Work instructions => When you write out the listing below, keep each word exactly as it stands and drop the pictures.

### Data

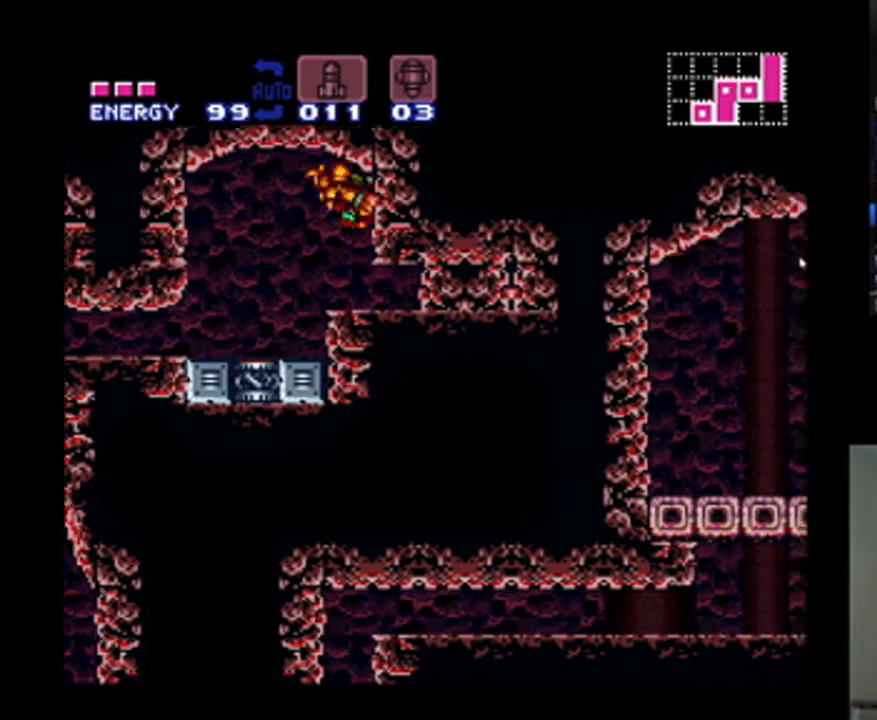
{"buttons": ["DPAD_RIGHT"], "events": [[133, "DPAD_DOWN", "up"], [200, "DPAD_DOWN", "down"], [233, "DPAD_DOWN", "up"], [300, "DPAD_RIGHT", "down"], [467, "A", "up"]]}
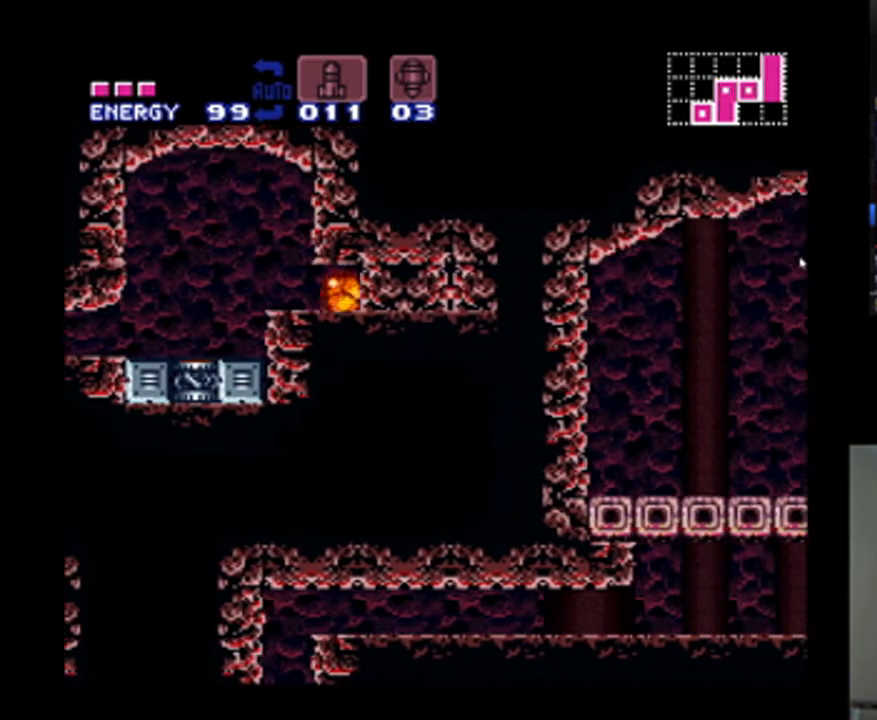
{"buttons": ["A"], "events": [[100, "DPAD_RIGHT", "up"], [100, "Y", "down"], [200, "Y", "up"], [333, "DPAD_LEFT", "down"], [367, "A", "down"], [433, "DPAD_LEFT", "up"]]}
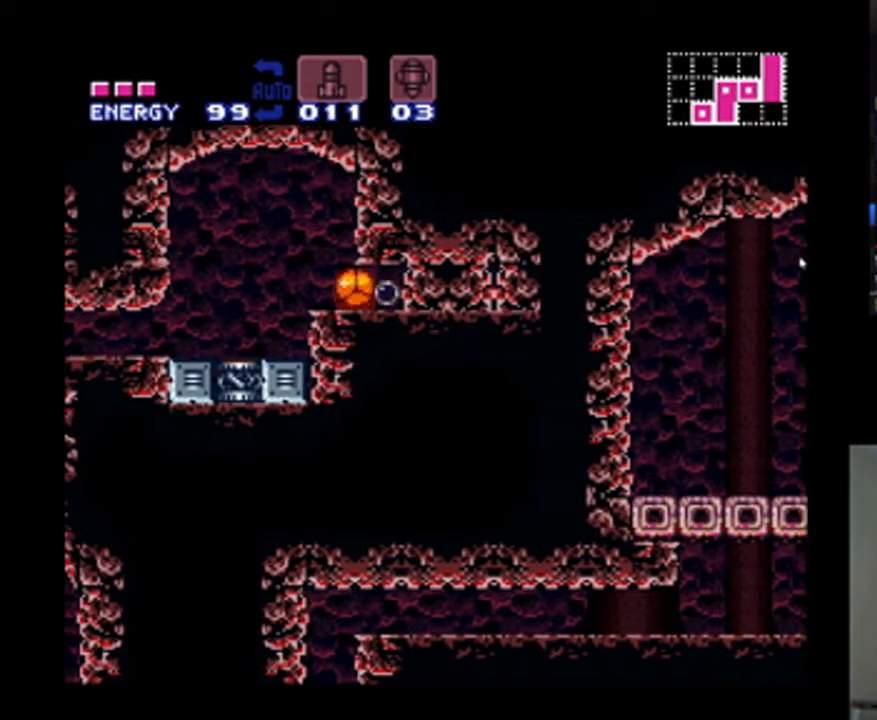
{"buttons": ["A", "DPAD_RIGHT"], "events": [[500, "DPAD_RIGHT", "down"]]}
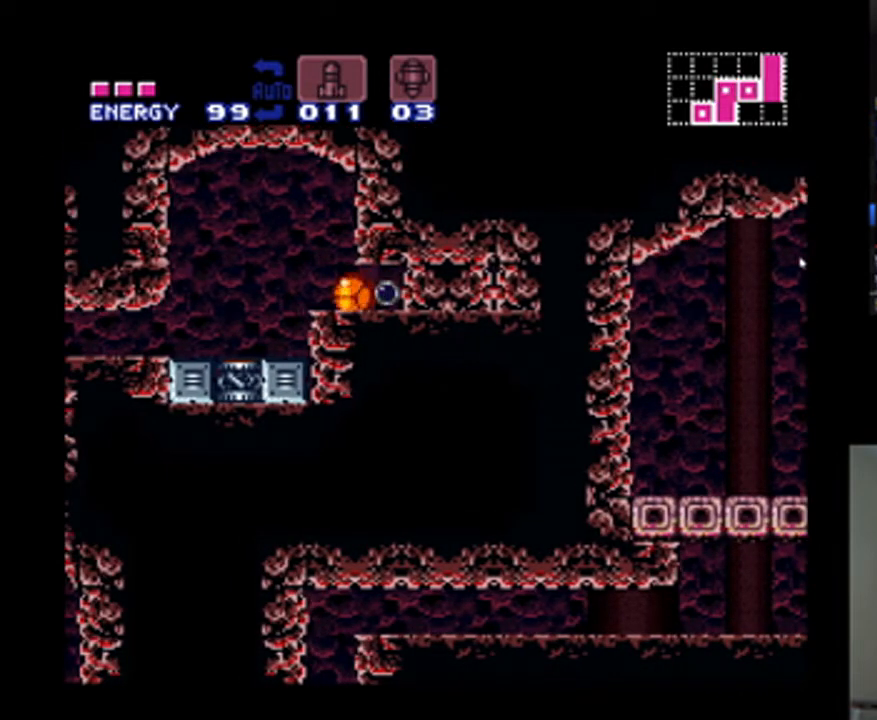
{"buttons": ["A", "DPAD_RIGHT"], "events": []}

######

The completed task =>
{"buttons": ["DPAD_RIGHT"], "events": [[133, "DPAD_DOWN", "up"], [200, "DPAD_DOWN", "down"], [233, "DPAD_DOWN", "up"], [300, "DPAD_RIGHT", "down"], [467, "A", "up"]]}
{"buttons": ["A"], "events": [[100, "DPAD_RIGHT", "up"], [100, "Y", "down"], [200, "Y", "up"], [333, "DPAD_LEFT", "down"], [367, "A", "down"], [433, "DPAD_LEFT", "up"]]}
{"buttons": ["A", "DPAD_RIGHT"], "events": [[500, "DPAD_RIGHT", "down"]]}
{"buttons": ["A", "DPAD_RIGHT"], "events": []}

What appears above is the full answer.